> YOUR TASK:
Please give back each line below unchanged; none of the pictures should appear.

> INFORMATION PROVIDED:
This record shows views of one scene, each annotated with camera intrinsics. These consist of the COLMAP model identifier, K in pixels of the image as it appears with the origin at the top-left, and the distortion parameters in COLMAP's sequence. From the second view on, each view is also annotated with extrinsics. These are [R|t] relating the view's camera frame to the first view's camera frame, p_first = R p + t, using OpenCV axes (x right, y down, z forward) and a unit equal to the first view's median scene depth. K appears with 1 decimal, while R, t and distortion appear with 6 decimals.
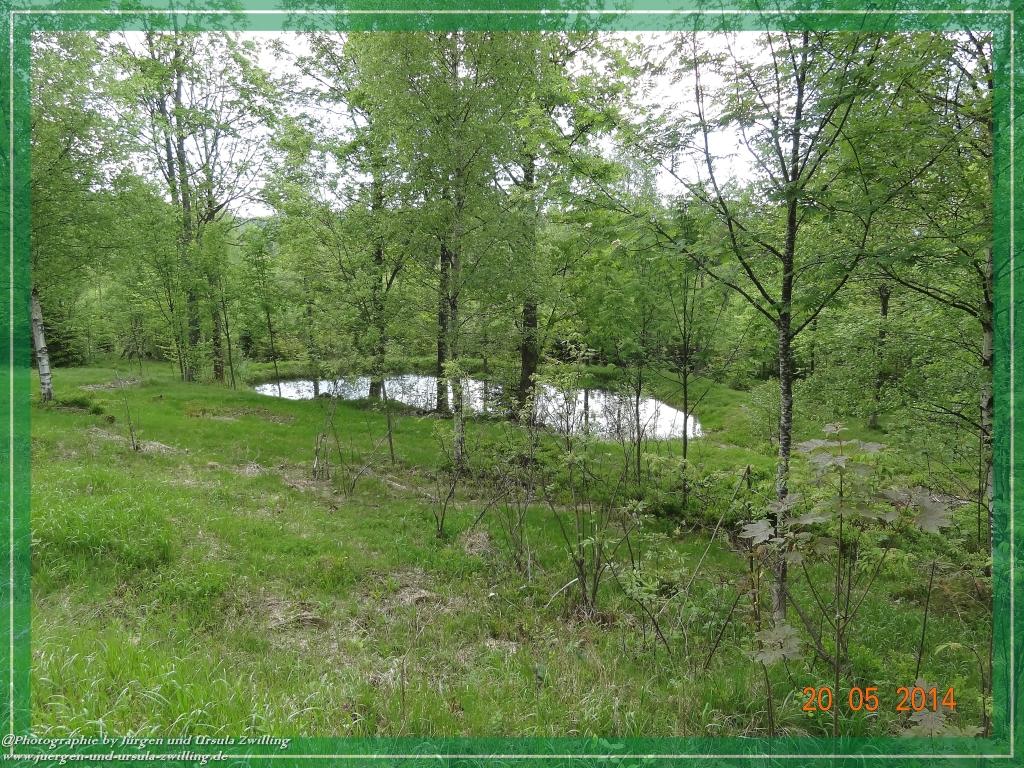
lens RADIAL K [[5377.8, 0, 670.5], [0, 5377.8, 416.5], [0, 0, 1]] dist [0.622710, 0.000000]
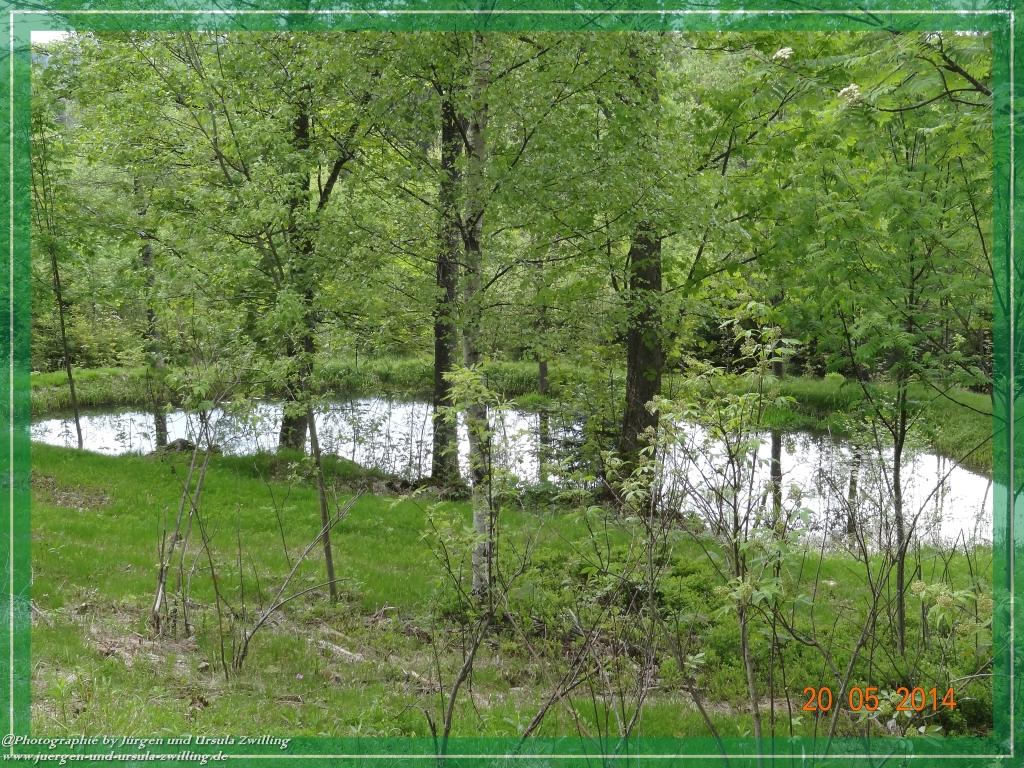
lens RADIAL K [[5377.8, 0, 507.4], [0, 5377.8, 387.5], [0, 0, 1]] dist [0.622710, 0.000000]
pose [[0.999531, -0.001318, -0.030609, -0.023991], [0.001197, 0.999991, -0.003993, -0.006926], [0.030614, 0.003955, 0.999523, 0.563548]]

> RESULT OF THIS TASK:
This record shows views of one scene, each annotated with camera intrinsics. These consist of the COLMAP model identifier, K in pixels of the image as it appears with the origin at the top-left, and the distortion parameters in COLMAP's sequence. From the second view on, each view is also annotated with extrinsics. These are [R|t] relating the view's camera frame to the first view's camera frame, p_first = R p + t, using OpenCV axes (x right, y down, z forward) and a unit equal to the first view's median scene depth. K appears with 1 decimal, while R, t and distortion appear with 6 decimals.
lens RADIAL K [[5377.8, 0, 670.5], [0, 5377.8, 416.5], [0, 0, 1]] dist [0.622710, 0.000000]
lens RADIAL K [[5377.8, 0, 507.4], [0, 5377.8, 387.5], [0, 0, 1]] dist [0.622710, 0.000000]
pose [[0.999531, -0.001318, -0.030609, -0.023991], [0.001197, 0.999991, -0.003993, -0.006926], [0.030614, 0.003955, 0.999523, 0.563548]]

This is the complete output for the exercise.